**WHAT NEEDS TO BE DONE**
Using the entries below, show all lines with the string "Wise".

**DATASET RECORDS**
== == ==

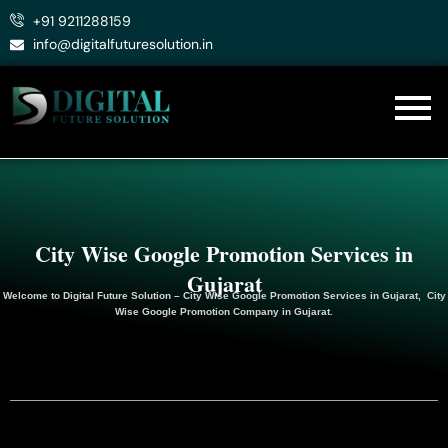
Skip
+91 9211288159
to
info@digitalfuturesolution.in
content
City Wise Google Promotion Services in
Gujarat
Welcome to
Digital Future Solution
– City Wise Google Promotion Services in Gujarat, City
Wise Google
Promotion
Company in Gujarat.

== == ==

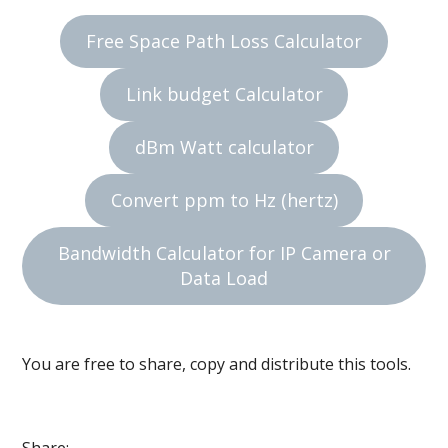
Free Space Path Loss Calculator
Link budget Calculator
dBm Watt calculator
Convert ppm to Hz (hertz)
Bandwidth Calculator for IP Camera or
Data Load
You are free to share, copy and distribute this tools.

== == ==

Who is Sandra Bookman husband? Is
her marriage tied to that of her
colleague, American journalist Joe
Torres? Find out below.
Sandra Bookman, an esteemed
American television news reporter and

== == ==

**RESPONSE TO THE EXERCISE**
City Wise Google Promotion Services in
– City Wise Google Promotion Services in Gujarat, City
Wise Google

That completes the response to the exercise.